Monday, April 1, 2013

Chicago Tribune op-ed: "Save Reagan's Chicago Home"

Time is short... only a miracle will save President Reagan's Chicago home... the same kind of miracle that saved Reagan when an assassin's bullet felled and nearly killed him 32 years ago Saturday, when wrecking and demolition equipment showed up on the site of Reagan's Chicago home... and the same kind of miracle that saved him when he survived near-fatal pneumonia at the very home that is now poised to be demolished...  

http://www.chicagotribune.com/news/opinion/ct-oped-0401-reagan-20130401,0,3481356.story
http://eedition.chicagotribune.com/Olive/ODE/ChicagoTribune/LandingPage/LandingPage.aspx?href=Q1RDLzIwMTMvMDQvMDE.&pageno=MTU.&entity=QXIwMTUwMQ..&view=ZW50aXR5
chicagotribune.com
By Mary Claire Kendall
April 1, 2013

President Reagan is publicly sworn in for his second presidential term by Supreme Court Justice Warren Burger on January 21, 1985. Since January 20 was a Sunday that year, the official swearing in of Ronald Reagan took place privately in the White House. (Mike Sargent/AFP/Getty Images/January 21, 2013)
Here's a portion of President Reagan's speech that historic day.

The city of Chicago has given the go-ahead to Heneghan Wrecking and Excavating Co. to demolish, on behalf of the University of Chicago and its medical center, President Ronald Reagan's boyhood home on the South Side at 832 E. 57th St.

He lived there the year of the Eastland disaster. Occurring July 24, 1915, it was Chicago's most lethal calamity — deadlier than the Great Chicago Fire of 1871 — killing some 844 people.

Word has it that Reagan reminisced about this steamship catastrophe on the Chicago River as a vivid early memory, recounting how he was left home when his father took his older brother "Moon" across town to see it.

While a source recently declined to "confirm or deny" this reminiscence, one thing's certain: Ronald Reagan, at age 4, lived in Chicago the day of the Eastland disaster. And it's good bet he didn't witness it since, if he had, that memory would surely have figured into his writings and speeches. Little Ronald "Dutch" Reagan must have resolved then to never again to be far from the scene of the action.

Right now, the action is at the home where Reagan once lived. It's all that's left of the entire block between Maryland and Drexel avenues on East 57th Street.
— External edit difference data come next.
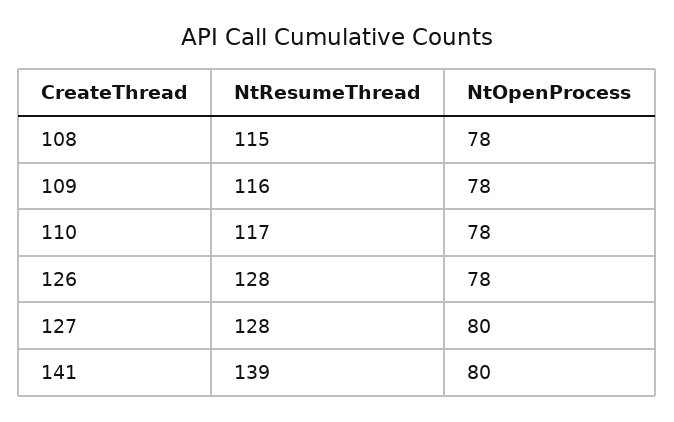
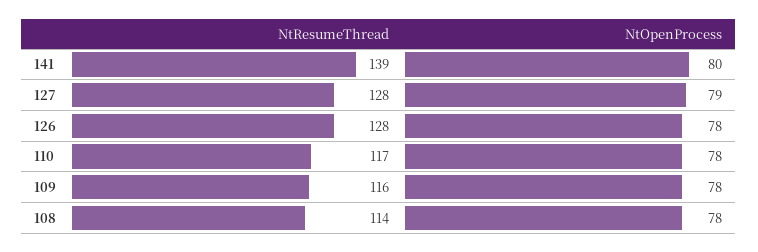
  {
    "NtResumeThread": {
-     "108": 115,
+     "108": 114,
      "109": 116,
      "110": 117,
      "126": 128,
      "127": 128,
      "141": 139
    },
    "NtOpenProcess": {
      "108": 78,
      "109": 78,
      "110": 78,
      "126": 78,
-     "127": 80,
+     "127": 79,
      "141": 80
    }
  }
The rest of the block was demolished in early January to make way for a hospital and research facility, across the street from the recently inaugurated University of Chicago Medicine's new Center for Care and Discovery. In the ultimate irony of history, these facilities will feature state-of-the-art Alzheimer's research.

That the Reagan home is still standing is a bit of a miracle. We all know the "Chicago Way."

The Friends of President Reagan's Chicago Home has worked doggedly to save it, agreeing with the Commission of Chicago Landmarks in 1986 that it is "noteworthy due to historical associations," which gives it "landmark potential."

While the current crop of Chicago bureaucrats couldn't find it in their hearts to landmark the home, make no mistake, this home where Reagan lived is a landmark, which completes the Ronald Reagan Trail in Illinois, including the landmarked Ronald Reagan Boyhood Home in Dixon (1920-23).

Later, Reagan had long-distance ties to Chicago. He broadcast Cubs games for WHO-AM in Des Moines and courted and married Nancy Davis, who hailed from the Near North Side.

One of Reagan's biggest successes as president was the 1986 tax bill, a product of an after-hours friendship with Chicago's principal ambassador to Washington, House Ways and Means Chairman Dan Rostenkowski. They knew each other as fellow Chicagoans.

All of that was inconceivable when little "Dutch" looked out his window on East 57th, after surviving near-fatal pneumonia, longing to be at the center of the action.

If we demolish the physical context of his formative years, we extinguish an essential part of Reagan's story — a youngster who despite being the child of an itinerant, alcoholic, frequently unemployed shoe salesman, grew up to become the global symbol of freedom from tyranny and triumph over communism.

President Barack Obama, the second U.S. commander in chief with a home on Chicago's South Side, is likely justly proud of the improbability of his own story.

The two homes, blocks apart on different sides of the University of Chicago — one a spacious Kenwood home, the other a humble Irish working-class flat near Washington Park — work together to tell all Americans who we are now — and who any one of us might become.

It's the story of America. Reagan's boyhood home is worth preserving.

Mary Claire Kendall is president of the Friends of President Reagan's Chicago Home.